Sendo que a ideia de "A Caverna" já vem de antes do Nobel, ao fim de três anos e de umas tantas voltas ao mundo, eis finalmente o romance - afinal escrito em apenas seis meses, os primeiros de 2000. Um recorde pessoal de quem queria mesmo acabar antes do fim do século. "A única pressão era essa, escrevi-o no mesmo estado de espírito dos anteriores. Não tinha que provar que era capaz de fazer outro livro."
De resto, o próximo, entre uma digressão e outra - "não consigo dizer que não" - já tem nome: "A Viagem do Elefante", a ser escrito logo que Saramago termine duas encomendas menos morosas: uma história policial, para o Brasil, e o prefácio de um volume da Bíblia, a sair em Itália.
Na Alegoria da Caverna segundo Saramago, uma família de oleiros representa o exterior humano e artesanal de um Centro (nunca se escreve comercial, mas o autor tem-lo dito) com muralhas altas e janelas que não se podem abrir (para evitar suicídios incómodos).
Estamos longe da intensidade (e da ideia) de um "Ensaio Sobre a Cegueira", a obra que abre, diz o autor, a "trilogia involuntária" que "A Caverna" vem fechar - no meio está "Todos os Nomes" -, constituindo uma "espécie de visão do estado da humanidade".
PÚBLICO - "A Caverna" não é propriamente uma descida aos infernos.
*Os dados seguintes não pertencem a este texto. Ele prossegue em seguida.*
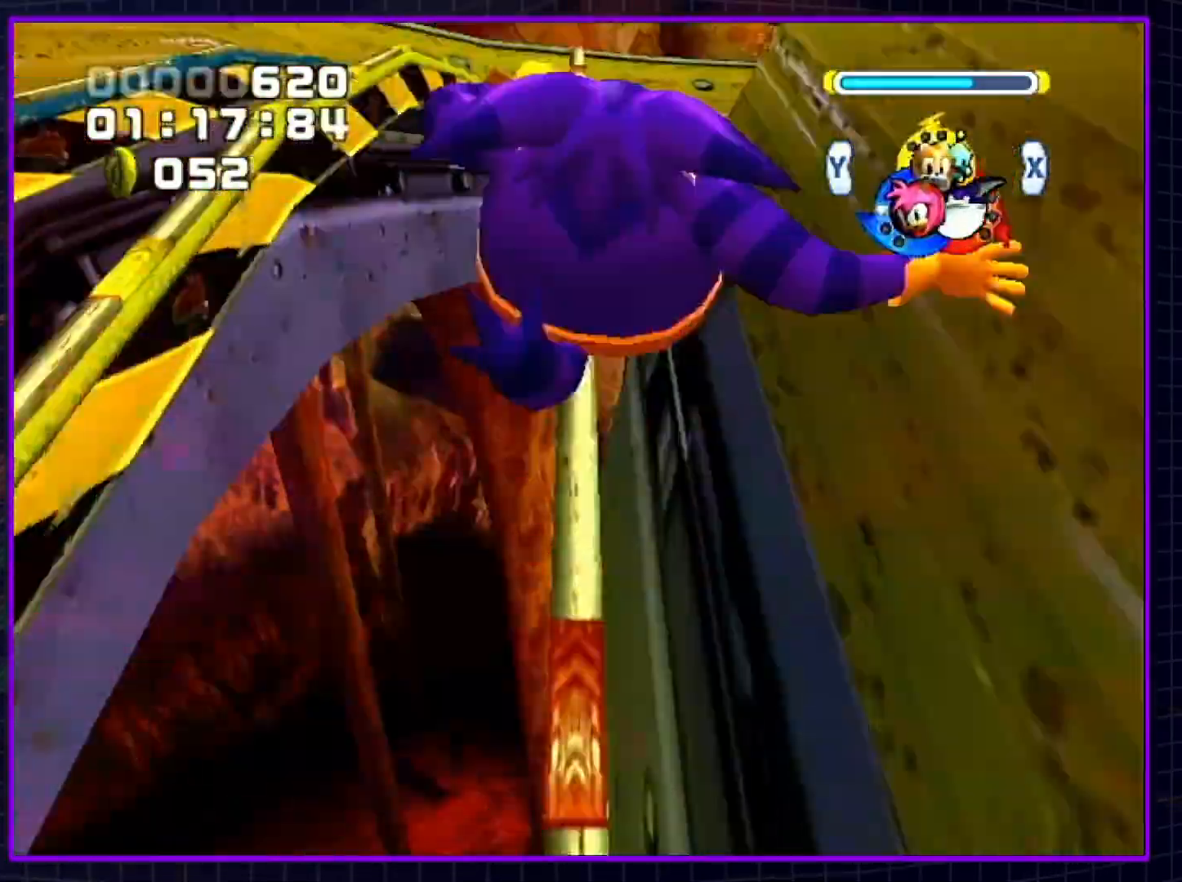
{"buttons": ["B"], "left_stick": "right", "right_stick": "center", "events": [[117, "Y", "up"]]}
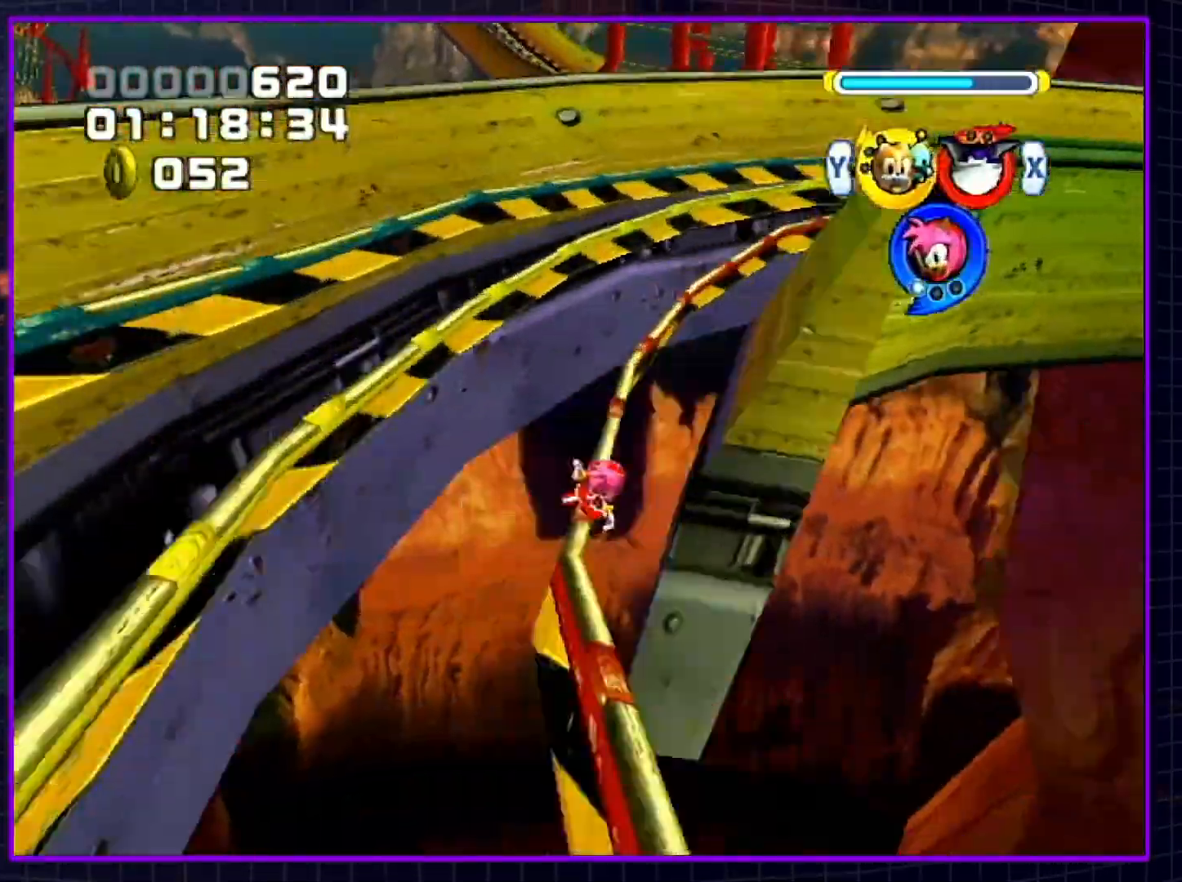
{"buttons": ["B"], "left_stick": "center", "right_stick": "center", "events": [[467, "left_stick", "center"]]}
Em relação ao "Ensaio Sobre a Cegueira", em que o autor nos coloca dentro do horror, aqui estamos sempre de fora, e quando entramos, saímos logo, como os protagonistas, aliás.
JOSÉ SARAMAGO - Saiem, mas sabem que o que faziam [a olaria] já não serve a ninguém e que o futuro é incerto. Essa saída faz-se pelo amor, duplamente, o de Marçal e Marta, o de Cipriano e Isaura. O amor construído a pouco e pouco, que tem medo de ser. Mas é efectivamente um livro cheio de ternura.

Que tempo e lugar tinha na cabeça?
Pode ser o nosso tempo. Não houve nenhuma catástrofe nuclear nem ecológica. Aquele rio está podre, mas não faltam rios podres... o lugar concreto que tinha na cabeça é a minha própria aldeia [Azinhaga, concelho da Golegã], o rio da minha aldeia que cheira mal que tresanda... com as fábricas que despejam todas as imundíces. E há esse mundo que se extingue, que tem como paradigma a olaria.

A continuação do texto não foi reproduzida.